• Records supplied:
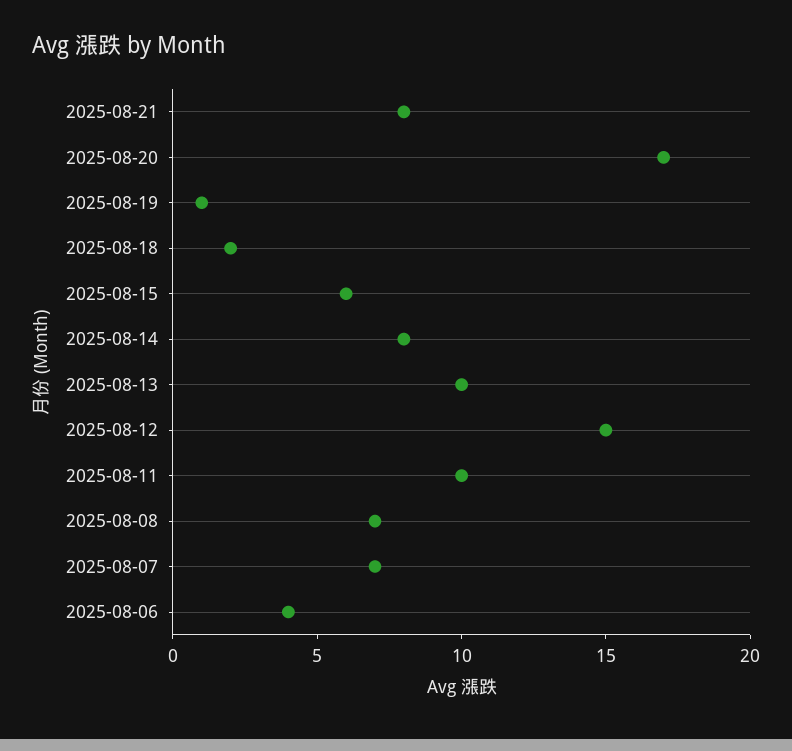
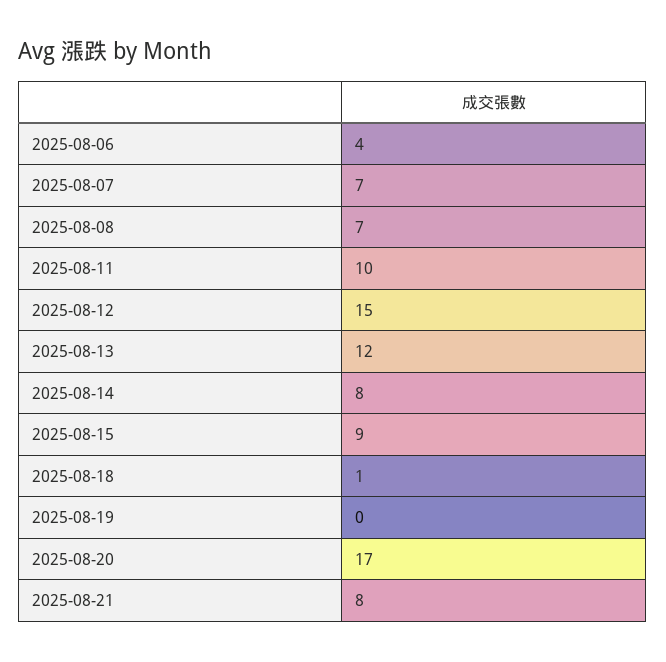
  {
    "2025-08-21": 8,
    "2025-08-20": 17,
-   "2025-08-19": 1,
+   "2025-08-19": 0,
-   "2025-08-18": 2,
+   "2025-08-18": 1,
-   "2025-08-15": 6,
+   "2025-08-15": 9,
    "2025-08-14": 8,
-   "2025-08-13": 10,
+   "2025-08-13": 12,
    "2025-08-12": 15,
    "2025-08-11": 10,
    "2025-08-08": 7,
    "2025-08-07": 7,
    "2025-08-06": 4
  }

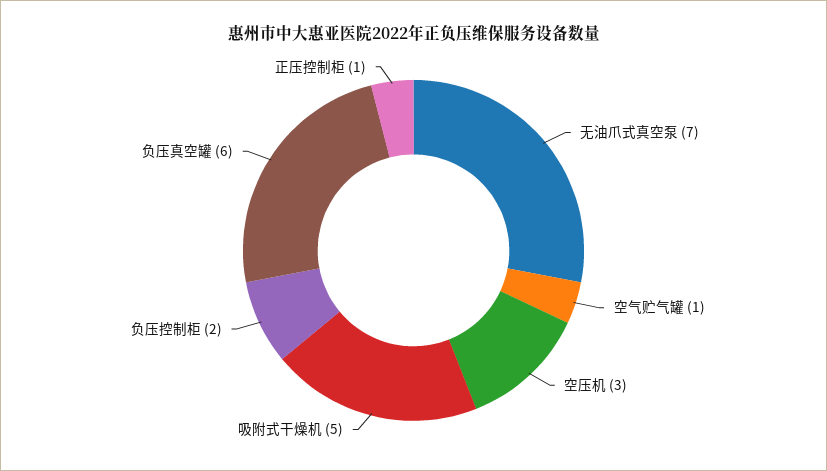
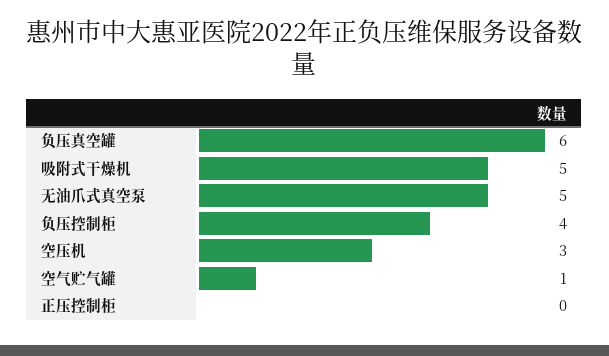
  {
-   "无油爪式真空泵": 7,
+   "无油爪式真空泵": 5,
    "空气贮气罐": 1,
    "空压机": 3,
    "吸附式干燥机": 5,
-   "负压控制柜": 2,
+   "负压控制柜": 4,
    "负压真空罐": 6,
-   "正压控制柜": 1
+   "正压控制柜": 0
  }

• Task: The pictures should be dropped, and every line above should be set down again exactly.

• Response for this exercise:
  {
    "2025-08-21": 8,
    "2025-08-20": 17,
-   "2025-08-19": 1,
+   "2025-08-19": 0,
-   "2025-08-18": 2,
+   "2025-08-18": 1,
-   "2025-08-15": 6,
+   "2025-08-15": 9,
    "2025-08-14": 8,
-   "2025-08-13": 10,
+   "2025-08-13": 12,
    "2025-08-12": 15,
    "2025-08-11": 10,
    "2025-08-08": 7,
    "2025-08-07": 7,
    "2025-08-06": 4
  }

  {
-   "无油爪式真空泵": 7,
+   "无油爪式真空泵": 5,
    "空气贮气罐": 1,
    "空压机": 3,
    "吸附式干燥机": 5,
-   "负压控制柜": 2,
+   "负压控制柜": 4,
    "负压真空罐": 6,
-   "正压控制柜": 1
+   "正压控制柜": 0
  }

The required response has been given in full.